## Exercise directions
Below are lines of data; restate word for word those running from the line containing "cells in human" to the line containing "non-Hodgkin's type, Low", inclusive, and no others.

## Material provided
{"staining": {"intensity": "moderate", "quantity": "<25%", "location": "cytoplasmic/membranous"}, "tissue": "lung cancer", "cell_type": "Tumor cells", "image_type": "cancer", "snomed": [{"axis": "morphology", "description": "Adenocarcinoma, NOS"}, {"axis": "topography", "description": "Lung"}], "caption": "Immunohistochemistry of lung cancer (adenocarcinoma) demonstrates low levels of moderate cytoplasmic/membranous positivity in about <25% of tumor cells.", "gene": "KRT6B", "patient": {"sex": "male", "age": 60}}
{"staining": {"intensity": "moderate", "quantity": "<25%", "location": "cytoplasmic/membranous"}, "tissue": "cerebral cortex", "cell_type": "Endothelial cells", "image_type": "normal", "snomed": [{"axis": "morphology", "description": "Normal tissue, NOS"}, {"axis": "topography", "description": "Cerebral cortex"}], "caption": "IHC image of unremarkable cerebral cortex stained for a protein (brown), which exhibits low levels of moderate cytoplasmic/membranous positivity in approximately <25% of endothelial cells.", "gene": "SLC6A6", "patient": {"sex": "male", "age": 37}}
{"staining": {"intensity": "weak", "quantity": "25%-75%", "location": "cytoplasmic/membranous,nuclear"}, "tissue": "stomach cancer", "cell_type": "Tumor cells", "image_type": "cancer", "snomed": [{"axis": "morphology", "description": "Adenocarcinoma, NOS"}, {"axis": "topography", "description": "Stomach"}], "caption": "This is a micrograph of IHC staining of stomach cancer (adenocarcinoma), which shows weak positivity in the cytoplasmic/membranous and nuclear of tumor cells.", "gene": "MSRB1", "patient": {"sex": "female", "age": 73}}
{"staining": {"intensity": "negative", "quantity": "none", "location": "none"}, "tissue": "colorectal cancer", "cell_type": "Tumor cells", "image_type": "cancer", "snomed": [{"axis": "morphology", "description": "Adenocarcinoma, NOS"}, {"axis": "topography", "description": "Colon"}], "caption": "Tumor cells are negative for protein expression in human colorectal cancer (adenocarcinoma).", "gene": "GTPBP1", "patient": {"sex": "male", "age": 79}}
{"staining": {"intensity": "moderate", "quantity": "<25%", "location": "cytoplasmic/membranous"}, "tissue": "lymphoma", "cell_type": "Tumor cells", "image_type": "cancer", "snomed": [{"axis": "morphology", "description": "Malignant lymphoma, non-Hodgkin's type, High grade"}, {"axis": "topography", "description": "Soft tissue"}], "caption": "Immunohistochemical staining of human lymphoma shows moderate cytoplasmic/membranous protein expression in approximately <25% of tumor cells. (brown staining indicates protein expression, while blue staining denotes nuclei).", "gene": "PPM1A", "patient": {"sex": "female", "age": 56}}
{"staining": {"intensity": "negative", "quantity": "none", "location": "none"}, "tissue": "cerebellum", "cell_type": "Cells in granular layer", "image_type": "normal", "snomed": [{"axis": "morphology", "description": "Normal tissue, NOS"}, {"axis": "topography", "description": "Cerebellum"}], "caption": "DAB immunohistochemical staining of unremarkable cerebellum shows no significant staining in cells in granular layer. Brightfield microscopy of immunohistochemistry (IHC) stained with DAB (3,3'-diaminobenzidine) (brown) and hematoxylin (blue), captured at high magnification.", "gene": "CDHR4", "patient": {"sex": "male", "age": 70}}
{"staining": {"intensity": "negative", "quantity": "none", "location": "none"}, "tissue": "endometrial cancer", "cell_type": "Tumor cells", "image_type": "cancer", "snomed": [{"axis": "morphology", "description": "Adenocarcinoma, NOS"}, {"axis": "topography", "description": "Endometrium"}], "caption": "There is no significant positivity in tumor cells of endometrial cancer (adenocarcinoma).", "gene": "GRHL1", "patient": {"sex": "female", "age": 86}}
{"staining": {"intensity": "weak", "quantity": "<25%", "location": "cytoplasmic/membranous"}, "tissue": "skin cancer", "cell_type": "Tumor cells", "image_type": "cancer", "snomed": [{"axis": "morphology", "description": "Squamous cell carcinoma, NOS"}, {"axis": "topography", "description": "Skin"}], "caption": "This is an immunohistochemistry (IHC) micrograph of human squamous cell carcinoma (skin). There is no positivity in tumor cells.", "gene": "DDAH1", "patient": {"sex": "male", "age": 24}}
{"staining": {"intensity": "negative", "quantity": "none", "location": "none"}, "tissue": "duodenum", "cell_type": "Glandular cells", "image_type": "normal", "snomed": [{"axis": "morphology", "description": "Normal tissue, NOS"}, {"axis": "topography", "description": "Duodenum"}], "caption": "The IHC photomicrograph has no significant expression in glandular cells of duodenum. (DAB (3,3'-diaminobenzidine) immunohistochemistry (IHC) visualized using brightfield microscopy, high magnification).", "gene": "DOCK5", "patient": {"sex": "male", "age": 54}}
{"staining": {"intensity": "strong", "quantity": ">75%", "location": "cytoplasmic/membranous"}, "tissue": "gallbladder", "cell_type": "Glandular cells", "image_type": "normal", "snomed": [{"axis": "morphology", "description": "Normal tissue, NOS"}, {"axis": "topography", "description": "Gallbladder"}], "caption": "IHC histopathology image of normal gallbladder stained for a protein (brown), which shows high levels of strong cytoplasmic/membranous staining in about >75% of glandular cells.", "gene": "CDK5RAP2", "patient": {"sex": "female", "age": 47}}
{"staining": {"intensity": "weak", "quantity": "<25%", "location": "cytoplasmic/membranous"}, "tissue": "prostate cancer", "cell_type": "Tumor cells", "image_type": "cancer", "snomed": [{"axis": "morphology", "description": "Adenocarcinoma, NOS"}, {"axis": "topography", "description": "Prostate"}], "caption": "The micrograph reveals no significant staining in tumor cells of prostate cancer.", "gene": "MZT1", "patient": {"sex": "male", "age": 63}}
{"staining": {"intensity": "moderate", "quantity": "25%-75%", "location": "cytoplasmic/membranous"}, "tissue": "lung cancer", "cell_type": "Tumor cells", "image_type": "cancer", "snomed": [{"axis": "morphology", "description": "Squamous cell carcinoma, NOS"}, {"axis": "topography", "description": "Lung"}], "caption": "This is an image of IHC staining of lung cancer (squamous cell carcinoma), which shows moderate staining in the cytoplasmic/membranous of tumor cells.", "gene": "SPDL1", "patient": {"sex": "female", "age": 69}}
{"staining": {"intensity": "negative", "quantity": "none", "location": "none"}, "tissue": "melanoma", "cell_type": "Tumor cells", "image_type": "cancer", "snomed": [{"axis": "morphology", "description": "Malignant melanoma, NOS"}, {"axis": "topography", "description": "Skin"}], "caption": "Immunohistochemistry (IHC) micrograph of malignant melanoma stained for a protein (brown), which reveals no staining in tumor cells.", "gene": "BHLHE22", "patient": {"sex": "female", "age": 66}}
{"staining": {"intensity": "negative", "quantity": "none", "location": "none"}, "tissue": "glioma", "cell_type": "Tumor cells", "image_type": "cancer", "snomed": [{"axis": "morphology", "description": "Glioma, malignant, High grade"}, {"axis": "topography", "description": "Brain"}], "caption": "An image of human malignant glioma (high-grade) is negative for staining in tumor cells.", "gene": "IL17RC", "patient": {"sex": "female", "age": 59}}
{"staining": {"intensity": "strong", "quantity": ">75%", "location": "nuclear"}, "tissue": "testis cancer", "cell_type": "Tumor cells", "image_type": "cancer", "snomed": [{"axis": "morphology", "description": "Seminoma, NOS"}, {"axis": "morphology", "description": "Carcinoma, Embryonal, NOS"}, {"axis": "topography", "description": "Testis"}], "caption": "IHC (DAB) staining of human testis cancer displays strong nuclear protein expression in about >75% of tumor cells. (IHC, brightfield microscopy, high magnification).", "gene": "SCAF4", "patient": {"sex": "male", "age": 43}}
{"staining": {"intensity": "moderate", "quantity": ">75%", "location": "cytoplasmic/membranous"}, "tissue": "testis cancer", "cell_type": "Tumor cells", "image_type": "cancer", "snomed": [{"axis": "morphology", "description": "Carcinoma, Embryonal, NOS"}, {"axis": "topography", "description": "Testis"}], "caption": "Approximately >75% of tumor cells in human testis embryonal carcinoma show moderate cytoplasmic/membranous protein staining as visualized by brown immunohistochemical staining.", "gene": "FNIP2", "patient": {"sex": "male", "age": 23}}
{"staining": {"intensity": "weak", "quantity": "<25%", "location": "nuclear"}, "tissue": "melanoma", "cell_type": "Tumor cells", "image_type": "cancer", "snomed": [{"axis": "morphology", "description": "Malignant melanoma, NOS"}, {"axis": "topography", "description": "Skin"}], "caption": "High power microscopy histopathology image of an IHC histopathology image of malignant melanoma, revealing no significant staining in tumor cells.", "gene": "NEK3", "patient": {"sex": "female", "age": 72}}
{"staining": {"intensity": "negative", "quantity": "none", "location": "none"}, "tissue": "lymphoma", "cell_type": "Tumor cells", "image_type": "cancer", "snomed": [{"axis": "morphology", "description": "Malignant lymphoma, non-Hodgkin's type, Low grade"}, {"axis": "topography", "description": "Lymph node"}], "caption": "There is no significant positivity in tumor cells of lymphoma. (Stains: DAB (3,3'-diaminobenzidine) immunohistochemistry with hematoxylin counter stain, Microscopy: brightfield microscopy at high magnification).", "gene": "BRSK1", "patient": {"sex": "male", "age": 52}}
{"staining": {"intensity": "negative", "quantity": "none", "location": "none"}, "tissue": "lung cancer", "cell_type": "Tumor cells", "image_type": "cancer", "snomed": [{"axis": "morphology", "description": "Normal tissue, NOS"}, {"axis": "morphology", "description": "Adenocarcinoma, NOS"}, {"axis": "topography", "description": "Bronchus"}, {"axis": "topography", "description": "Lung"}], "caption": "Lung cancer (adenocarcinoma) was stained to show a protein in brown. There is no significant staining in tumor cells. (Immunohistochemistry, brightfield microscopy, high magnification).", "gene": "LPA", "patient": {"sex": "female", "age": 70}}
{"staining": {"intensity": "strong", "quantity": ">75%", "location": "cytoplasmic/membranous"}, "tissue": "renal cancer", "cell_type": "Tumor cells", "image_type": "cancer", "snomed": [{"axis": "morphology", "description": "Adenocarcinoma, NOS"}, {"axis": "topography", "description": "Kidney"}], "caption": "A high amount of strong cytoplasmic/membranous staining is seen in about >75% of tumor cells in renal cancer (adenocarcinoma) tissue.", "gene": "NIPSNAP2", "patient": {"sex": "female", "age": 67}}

## Task response
{"staining": {"intensity": "moderate", "quantity": ">75%", "location": "cytoplasmic/membranous"}, "tissue": "testis cancer", "cell_type": "Tumor cells", "image_type": "cancer", "snomed": [{"axis": "morphology", "description": "Carcinoma, Embryonal, NOS"}, {"axis": "topography", "description": "Testis"}], "caption": "Approximately >75% of tumor cells in human testis embryonal carcinoma show moderate cytoplasmic/membranous protein staining as visualized by brown immunohistochemical staining.", "gene": "FNIP2", "patient": {"sex": "male", "age": 23}}
{"staining": {"intensity": "weak", "quantity": "<25%", "location": "nuclear"}, "tissue": "melanoma", "cell_type": "Tumor cells", "image_type": "cancer", "snomed": [{"axis": "morphology", "description": "Malignant melanoma, NOS"}, {"axis": "topography", "description": "Skin"}], "caption": "High power microscopy histopathology image of an IHC histopathology image of malignant melanoma, revealing no significant staining in tumor cells.", "gene": "NEK3", "patient": {"sex": "female", "age": 72}}
{"staining": {"intensity": "negative", "quantity": "none", "location": "none"}, "tissue": "lymphoma", "cell_type": "Tumor cells", "image_type": "cancer", "snomed": [{"axis": "morphology", "description": "Malignant lymphoma, non-Hodgkin's type, Low grade"}, {"axis": "topography", "description": "Lymph node"}], "caption": "There is no significant positivity in tumor cells of lymphoma. (Stains: DAB (3,3'-diaminobenzidine) immunohistochemistry with hematoxylin counter stain, Microscopy: brightfield microscopy at high magnification).", "gene": "BRSK1", "patient": {"sex": "male", "age": 52}}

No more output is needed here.